• Отрывок
════════════════════
Однако - и я постараюсь это показать - именно в силу этого родства, в силу того, что онтологические структуры, которые философ обнаруживает в опыте умозрения, суть внутренние, глубинные, скрытые от нефилософского сознания структуры эмпирической ситуации человека, структуры, скрепляющие, цементирующие, изнутри организующие эмпирию (что и будет стремиться выявлять, показывать и доказывать философ), мы с полным, я думаю, основанием можем сказать, что "наложение" философом "нового пространства" на эмпирию, поверх эмпирии есть одновременно его погружение внутрь нее, "ныряние" под нее. И исследование ее, так сказать, "корневой системы".



[116]


Именно к такого рода "новому пространству", которое, я думаю, можно назвать пространством философских оснований, философских "причин", философских "значений" (или пространством "всесвязности сознания"), можно, на мой взгляд, отнести и то, что мы будем называть собственно философскими (предельными, ненаглядными, неэмпирическими) ситуациями, в которых, по законам которых и в силовых полях которых проблематизируется и рассматривается философами человек в его отношениях с миром, Другими и самим собой.
════════════════════
• Фрагменты данных

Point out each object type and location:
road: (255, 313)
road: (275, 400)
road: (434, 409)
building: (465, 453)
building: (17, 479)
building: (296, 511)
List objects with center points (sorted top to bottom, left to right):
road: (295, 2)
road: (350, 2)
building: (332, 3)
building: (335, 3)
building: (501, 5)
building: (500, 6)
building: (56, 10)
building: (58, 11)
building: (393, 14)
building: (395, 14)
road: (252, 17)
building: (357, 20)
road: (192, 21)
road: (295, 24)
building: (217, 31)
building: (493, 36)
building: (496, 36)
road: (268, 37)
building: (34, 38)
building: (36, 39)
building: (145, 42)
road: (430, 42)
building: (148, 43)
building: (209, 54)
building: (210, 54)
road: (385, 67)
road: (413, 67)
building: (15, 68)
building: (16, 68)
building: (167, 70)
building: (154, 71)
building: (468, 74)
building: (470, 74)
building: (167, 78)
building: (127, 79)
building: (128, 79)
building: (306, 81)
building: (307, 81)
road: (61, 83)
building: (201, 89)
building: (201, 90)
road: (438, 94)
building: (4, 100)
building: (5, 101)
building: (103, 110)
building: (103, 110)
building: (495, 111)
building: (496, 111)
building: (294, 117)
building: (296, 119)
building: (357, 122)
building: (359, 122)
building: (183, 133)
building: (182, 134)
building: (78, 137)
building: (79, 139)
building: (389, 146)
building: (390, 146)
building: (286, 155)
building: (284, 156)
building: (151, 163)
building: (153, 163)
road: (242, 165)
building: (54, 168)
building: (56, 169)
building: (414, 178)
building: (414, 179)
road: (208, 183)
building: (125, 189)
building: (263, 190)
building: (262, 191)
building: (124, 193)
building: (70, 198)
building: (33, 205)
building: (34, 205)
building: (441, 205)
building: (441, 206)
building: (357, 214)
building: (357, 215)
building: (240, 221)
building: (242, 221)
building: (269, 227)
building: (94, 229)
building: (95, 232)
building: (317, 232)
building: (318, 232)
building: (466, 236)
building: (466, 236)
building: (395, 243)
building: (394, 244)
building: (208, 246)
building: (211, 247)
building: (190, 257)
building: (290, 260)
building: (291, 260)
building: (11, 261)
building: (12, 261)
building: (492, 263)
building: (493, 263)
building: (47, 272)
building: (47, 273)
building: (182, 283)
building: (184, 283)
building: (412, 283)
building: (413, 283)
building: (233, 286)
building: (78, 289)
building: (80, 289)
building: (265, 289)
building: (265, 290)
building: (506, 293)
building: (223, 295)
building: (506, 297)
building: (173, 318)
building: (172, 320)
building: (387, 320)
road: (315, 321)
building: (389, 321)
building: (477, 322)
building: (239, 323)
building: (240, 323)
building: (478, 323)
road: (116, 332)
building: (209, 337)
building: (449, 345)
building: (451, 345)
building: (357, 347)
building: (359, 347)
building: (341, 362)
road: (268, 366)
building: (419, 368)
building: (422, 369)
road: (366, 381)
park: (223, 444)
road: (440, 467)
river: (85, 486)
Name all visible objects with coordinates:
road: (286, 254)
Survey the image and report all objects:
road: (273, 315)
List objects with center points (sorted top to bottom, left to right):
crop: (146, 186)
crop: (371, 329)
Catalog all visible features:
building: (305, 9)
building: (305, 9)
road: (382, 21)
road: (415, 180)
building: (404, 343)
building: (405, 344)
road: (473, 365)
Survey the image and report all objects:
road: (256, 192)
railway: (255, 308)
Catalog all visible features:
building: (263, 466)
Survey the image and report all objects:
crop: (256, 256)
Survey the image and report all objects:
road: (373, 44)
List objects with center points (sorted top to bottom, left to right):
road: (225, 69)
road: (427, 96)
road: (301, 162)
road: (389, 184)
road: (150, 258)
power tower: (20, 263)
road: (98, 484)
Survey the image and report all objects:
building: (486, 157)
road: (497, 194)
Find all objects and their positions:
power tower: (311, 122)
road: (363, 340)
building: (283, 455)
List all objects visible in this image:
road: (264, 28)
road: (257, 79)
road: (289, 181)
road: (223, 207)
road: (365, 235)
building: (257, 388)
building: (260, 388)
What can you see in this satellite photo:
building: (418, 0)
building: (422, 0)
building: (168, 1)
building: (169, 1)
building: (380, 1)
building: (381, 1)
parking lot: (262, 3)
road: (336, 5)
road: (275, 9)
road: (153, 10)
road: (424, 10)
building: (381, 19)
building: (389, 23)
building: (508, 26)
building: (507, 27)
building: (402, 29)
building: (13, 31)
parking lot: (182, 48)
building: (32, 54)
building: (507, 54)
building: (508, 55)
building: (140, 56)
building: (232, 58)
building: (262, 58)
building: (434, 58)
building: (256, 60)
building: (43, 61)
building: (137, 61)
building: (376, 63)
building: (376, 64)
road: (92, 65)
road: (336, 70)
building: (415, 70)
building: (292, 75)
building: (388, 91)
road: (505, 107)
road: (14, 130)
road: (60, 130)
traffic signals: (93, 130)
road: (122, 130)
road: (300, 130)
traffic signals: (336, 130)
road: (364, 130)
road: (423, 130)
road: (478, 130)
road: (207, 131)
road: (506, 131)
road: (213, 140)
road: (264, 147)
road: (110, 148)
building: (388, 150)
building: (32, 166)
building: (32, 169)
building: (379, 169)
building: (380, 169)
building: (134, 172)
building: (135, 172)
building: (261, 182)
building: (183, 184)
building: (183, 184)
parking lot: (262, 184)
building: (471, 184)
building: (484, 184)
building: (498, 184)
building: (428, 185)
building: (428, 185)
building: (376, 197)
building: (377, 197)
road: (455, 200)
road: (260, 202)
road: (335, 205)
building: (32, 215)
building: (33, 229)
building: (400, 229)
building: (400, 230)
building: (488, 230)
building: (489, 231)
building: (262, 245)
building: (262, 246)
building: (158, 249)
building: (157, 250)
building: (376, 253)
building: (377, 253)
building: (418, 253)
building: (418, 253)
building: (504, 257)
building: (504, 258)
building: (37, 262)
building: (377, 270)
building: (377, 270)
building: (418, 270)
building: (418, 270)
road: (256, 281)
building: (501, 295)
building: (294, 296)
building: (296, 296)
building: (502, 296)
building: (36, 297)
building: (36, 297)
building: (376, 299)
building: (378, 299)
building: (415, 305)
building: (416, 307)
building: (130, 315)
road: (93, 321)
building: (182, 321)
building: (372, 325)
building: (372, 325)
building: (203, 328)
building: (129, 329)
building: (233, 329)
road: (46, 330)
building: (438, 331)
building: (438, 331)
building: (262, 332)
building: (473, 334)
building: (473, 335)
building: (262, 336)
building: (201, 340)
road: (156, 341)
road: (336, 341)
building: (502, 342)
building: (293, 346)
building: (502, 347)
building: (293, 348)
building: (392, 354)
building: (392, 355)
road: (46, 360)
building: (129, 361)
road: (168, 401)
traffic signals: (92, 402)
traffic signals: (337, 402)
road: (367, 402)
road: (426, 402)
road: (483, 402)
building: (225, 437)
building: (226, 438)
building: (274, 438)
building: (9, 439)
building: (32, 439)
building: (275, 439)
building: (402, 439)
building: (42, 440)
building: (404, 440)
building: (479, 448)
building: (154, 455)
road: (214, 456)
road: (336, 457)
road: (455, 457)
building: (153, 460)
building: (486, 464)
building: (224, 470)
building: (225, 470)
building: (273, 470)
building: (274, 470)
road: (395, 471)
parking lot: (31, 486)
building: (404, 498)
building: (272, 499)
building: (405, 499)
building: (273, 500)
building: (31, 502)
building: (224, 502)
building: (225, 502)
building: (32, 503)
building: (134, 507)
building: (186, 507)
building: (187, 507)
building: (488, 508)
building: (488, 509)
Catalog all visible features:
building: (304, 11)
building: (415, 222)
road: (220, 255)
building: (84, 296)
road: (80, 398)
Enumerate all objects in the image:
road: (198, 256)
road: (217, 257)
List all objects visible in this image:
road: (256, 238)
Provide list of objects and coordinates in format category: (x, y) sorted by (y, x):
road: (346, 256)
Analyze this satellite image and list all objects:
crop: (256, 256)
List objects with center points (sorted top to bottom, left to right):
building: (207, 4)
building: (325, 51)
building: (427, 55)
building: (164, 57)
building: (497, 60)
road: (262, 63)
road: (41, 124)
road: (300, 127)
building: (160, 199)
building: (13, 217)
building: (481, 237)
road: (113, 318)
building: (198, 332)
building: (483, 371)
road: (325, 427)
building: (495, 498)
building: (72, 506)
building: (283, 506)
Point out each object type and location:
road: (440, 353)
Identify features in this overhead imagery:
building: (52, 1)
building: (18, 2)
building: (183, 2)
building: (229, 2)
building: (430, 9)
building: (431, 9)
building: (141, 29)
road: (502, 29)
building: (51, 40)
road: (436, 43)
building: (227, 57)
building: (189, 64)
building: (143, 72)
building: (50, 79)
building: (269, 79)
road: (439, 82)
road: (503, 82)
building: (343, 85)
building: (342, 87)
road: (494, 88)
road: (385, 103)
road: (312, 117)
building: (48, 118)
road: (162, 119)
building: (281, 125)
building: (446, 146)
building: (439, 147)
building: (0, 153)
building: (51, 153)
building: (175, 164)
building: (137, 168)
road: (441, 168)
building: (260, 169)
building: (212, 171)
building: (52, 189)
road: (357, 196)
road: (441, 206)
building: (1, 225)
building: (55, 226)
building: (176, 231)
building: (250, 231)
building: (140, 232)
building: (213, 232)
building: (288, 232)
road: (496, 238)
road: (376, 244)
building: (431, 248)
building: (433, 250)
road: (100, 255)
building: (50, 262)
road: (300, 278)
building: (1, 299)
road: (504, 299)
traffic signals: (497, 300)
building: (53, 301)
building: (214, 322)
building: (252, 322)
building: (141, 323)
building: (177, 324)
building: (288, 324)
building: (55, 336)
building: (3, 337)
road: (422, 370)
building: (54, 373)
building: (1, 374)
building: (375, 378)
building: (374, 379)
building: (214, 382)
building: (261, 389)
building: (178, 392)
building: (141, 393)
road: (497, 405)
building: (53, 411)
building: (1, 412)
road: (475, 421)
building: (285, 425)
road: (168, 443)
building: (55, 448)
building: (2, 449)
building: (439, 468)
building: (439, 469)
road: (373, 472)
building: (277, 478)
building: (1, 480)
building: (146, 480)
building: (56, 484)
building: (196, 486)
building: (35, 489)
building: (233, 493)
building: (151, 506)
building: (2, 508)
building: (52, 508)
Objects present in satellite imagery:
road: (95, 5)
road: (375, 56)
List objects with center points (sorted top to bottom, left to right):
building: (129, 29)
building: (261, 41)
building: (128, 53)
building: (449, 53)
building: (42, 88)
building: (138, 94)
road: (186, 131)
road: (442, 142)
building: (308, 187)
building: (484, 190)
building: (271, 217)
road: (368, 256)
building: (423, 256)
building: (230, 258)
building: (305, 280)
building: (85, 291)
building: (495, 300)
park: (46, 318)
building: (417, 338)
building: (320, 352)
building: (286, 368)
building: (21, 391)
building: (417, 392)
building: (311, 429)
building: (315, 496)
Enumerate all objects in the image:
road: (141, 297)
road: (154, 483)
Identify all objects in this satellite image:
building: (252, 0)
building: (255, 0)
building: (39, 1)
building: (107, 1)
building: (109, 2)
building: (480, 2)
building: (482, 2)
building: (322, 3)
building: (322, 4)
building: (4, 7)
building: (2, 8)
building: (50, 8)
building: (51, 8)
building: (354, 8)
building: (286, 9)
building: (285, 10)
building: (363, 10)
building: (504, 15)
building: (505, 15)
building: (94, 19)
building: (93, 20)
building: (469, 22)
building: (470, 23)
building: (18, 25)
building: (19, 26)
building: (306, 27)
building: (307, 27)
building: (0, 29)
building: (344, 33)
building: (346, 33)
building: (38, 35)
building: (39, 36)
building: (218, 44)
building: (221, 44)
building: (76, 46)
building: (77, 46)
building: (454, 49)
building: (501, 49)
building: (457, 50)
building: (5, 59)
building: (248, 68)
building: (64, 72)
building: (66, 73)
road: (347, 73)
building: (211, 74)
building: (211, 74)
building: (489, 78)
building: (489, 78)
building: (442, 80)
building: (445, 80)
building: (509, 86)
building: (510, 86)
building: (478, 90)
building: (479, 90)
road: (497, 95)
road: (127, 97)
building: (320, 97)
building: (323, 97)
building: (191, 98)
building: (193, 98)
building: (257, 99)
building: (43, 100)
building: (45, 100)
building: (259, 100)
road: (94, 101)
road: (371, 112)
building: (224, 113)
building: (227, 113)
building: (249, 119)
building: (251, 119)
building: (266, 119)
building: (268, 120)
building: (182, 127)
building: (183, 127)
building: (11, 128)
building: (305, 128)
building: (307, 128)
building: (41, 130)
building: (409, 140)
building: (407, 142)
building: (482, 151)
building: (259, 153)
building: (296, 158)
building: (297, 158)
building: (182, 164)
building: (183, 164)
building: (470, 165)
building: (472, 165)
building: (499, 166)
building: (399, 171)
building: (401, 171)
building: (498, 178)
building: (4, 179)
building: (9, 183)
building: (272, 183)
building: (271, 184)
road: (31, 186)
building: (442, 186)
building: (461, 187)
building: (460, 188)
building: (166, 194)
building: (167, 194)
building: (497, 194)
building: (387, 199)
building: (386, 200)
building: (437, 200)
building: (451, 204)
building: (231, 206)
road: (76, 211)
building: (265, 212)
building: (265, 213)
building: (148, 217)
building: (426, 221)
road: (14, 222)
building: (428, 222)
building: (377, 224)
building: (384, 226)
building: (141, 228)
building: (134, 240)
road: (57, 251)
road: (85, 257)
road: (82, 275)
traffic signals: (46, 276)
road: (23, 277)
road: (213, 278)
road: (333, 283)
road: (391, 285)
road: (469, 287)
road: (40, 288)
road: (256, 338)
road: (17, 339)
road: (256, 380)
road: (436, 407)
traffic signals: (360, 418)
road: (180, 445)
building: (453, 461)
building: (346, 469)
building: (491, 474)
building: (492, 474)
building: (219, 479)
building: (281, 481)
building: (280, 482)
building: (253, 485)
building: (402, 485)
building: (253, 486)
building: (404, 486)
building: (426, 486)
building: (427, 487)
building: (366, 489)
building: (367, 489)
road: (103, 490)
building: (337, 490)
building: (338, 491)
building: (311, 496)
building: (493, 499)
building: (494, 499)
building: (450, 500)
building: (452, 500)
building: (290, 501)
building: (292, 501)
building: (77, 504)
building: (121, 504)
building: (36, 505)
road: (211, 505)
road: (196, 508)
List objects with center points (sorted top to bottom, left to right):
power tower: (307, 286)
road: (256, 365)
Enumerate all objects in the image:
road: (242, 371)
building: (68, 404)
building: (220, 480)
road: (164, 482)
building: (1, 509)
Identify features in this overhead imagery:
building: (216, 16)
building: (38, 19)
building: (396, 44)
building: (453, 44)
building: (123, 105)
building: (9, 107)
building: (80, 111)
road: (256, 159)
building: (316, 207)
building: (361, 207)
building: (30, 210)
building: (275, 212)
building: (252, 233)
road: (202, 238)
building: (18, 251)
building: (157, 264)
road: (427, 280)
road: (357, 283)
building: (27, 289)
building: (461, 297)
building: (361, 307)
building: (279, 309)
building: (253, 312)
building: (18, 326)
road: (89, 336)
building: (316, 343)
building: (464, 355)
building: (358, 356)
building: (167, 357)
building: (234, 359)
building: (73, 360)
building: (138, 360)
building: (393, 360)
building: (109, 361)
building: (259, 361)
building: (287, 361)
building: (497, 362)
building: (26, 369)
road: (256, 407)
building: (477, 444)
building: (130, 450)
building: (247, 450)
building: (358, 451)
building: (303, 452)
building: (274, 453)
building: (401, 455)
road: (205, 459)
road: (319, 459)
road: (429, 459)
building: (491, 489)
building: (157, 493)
════════════════════
• Задания
**a.** Определите, согласуются ли с отрывком о «новом пространстве» утверждения (i), (ii) и (iii). На каждое ответьте «да» или «нет» и приведите решающие слова отрывка дословно. (i) Наложение философом «нового пространства» на эмпирию одновременно оказывается его погружением внутрь нее. (ii) Онтологические структуры, которые обнаруживает философ, открыты нефилософскому сознанию. (iii) Собственно философские ситуации автор называет наглядными и эмпирическими.
**b.** Выпишите, пожалуйста, из отрывка о «новом пространстве» всё от слов «Именно к такого» до слов «и самим собой.» включительно.
**c.** Допишите продолжение отрывка о «новом пространстве», начав сразу после его последнего предложения.
Записи для работы не понадобятся.

• Ответы к заданиям
**a.**
(i) Да: «"наложение" философом "нового пространства" на эмпирию, поверх эмпирии есть одновременно его погружение внутрь нее».
(ii) Нет: «скрытые от нефилософского сознания структуры эмпирической ситуации человека».
(iii) Нет: «собственно философскими (предельными, ненаглядными, неэмпирическими) ситуациями».

**b.**
Именно к такого рода "новому пространству", которое, я думаю, можно назвать пространством философских оснований, философских "причин", философских "значений" (или пространством "всесвязности сознания"), можно, на мой взгляд, отнести и то, что мы будем называть собственно философскими (предельными, ненаглядными, неэмпирическими) ситуациями, в которых, по законам которых и в силовых полях которых проблематизируется и рассматривается философами человек в его отношениях с миром, Другими и самим собой.

**c.**
То есть ситуациями, в которых, по законам которых и в силовых полях которых проблематизируются и рассматриваются философами эмпирические ситуации человека, эмпирические состояния, переживания, акты человека и другое так называемое фактическое.

Ситуации, внутри которых философ будет стремиться установить основания фактического, сущего, суть предельные ситуации. Они артикулированы сущностями как предельными смыслами.

Это означает, что то "новое пространство", пространство философского умозрения, которое конституирует философская рефлексия, строго структурировано ("сущностями" и связями, ими предполагаемыми; и именно эти последние выступают в роли условий возможности, правил мыслимости, законов интеллигибельности эмпирии). Сущностное вопрошание философа есть вопрошание предельное. С этим и связан тот специфический радикализм философской рефлексии, о котором мы говорили.

Структуры нового пространства суть структуры собственно философского опыта, опыта умозрения, философской эйдетической и трансцендентальной рефлексии.

Вместе с тем, это - онтологические структуры и познающего, и познаваемого, и понимающего и понимаемого. Будучи основаниями структур сущего, они, тем не менее (и в силу этого), не совпадают с последними (структурами сущего).

Именно это несовпадение, именно это непростое отношение между онтологическими структурами и смыслами человеческого опыта, открываемыми в опыте философского умозрения, и эмпирическими смыслами и ситуациями, "обстоянием дел", "положением вещей" и др. и является, на мой взгляд, одной из главных причин, зачастую побуждающих отказывать философии в статусе "знания" (познания).

Оно же, я думаю, есть и главная причина ее феноменальной характеристики как "странной речи".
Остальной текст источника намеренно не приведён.